» **Selected extract**:
"""

The univariate analysis identified that age, sex, stage, grade, tumor size, AFP, surgery, and chemotherapy were associated with OS, while marital status, stage, grade, tumor size, AFP, and surgery were associated with CSS (P<0.05) (Table 2). In the multivariate analysis of OS, OS was significantly better in patients receiving surgery compared with patients who did not receive surgery after adjusting for stage, age, race, sex, marital status, grade, tumor size, AFP, fibrosis score, and chemotherapy (Table 3). It was also demonstrated that compared with non-surgery, LTD [hazard ratio (HR), 0.37; 95% CI: 0.25–0.54; P<0.0001], WSR (HR, 0.26; 95% CI: 0.17–0.39; P<0.0001), and LR (HR, 0.29; 95% CI: 0.19–0.45; P<0.0001) had better outcomes, and LT (HR, 0.24; 95% CI: 0.16–0.36; P<0.0001) had the best survival after adjusting for the aforementioned variables. Meanwhile, WSR showed better survival than LR (HR, 0.26 vs. 0.29). The multivariate analysis of CSS showed results similar to the OS results (Table 4). The non-surgery group had a lower survival curve than the surgery groups, and LT showed the highest survival curve (P<0.0001) with respect to both OS and CSS (Figure 2).

"""

Stored data
"""

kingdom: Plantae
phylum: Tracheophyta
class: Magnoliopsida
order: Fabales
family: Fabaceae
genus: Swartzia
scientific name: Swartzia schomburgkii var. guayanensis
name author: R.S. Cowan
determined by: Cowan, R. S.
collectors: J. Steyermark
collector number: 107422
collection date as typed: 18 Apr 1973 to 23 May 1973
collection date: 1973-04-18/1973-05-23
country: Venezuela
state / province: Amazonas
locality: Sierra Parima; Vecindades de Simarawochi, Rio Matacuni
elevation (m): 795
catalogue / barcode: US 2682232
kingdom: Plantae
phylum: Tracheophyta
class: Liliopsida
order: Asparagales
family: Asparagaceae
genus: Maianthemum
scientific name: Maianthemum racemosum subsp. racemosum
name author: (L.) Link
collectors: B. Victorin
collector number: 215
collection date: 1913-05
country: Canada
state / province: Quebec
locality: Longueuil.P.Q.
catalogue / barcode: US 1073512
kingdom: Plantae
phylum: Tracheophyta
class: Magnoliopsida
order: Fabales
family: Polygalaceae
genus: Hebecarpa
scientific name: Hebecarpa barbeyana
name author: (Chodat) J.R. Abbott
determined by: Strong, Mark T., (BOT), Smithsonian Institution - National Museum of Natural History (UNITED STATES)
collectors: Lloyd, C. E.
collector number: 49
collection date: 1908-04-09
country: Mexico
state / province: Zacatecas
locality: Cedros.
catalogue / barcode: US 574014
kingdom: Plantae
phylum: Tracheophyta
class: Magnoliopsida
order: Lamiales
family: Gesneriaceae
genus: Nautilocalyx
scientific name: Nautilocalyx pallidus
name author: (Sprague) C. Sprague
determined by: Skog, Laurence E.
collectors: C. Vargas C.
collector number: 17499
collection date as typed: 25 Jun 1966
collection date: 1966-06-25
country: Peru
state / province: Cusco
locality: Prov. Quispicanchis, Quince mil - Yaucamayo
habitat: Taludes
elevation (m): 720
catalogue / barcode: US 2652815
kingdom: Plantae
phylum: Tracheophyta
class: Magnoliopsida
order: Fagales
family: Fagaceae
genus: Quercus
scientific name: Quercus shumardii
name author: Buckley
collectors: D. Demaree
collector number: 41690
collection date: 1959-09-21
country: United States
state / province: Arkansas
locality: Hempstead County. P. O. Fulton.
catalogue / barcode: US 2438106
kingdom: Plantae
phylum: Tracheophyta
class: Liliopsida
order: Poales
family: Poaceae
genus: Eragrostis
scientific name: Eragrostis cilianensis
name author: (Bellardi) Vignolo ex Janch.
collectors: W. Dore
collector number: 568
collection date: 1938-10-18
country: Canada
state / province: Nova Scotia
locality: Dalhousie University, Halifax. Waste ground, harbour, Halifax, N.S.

"""

» **Work task 1**: List the variables that the survival analysis excerpt says were associated with CSS in the univariate analysis.
» **Work task 2**: In the survival analysis excerpt, which treatment had the best survival after adjustment, and what was its hazard ratio?
» **Work task 3**: Pick up the survival analysis excerpt after its last sentence and carry it forward.
The records above are separate material from the survival analysis excerpt.

» **Expected answer 1**: marital status, stage, grade, tumor size, AFP, surgery

» **Expected answer 2**: LT had the best survival, with a hazard ratio of 0.24 (95% CI: 0.16–0.36; P<0.0001).

» **Expected answer 3**:
Table 2

Univariate analysis of factors associated with OS and CSS

Characteristics OS CSS
HR (95% CI) P value HR (95% CI) P value
Age (years) 1.02 (1.00, 1.04) 0.0470 1.02 (1.00, 1.04) 0.1090
Race
   White 1 1
   Black 1.30 (0.95, 1.77) 0.0959 1.49 (1.06, 2.09) 0.0210
   Other 0.90 (0.70, 1.16) 0.4284 1.01 (0.76, 1.34) 0.9320
   Unknown 0.48 (0.07, 3.43) 0.4641 - -
Sex
   Male 1 1
   Female 0.76 (0.59, 0.98) 0.0333 0.81 (0.61, 1.07) 0.1394
Marital status
   Unmarried 1 1
   Married 0.68 (0.55, 0.86) 0.0009 0.73 (0.57, 0.94) 0.0150
   Unknown 1.00 (0.59, 1.69) 0.9949 0.77 (0.39, 1.51) 0.4501
Stage (AJCC 6th)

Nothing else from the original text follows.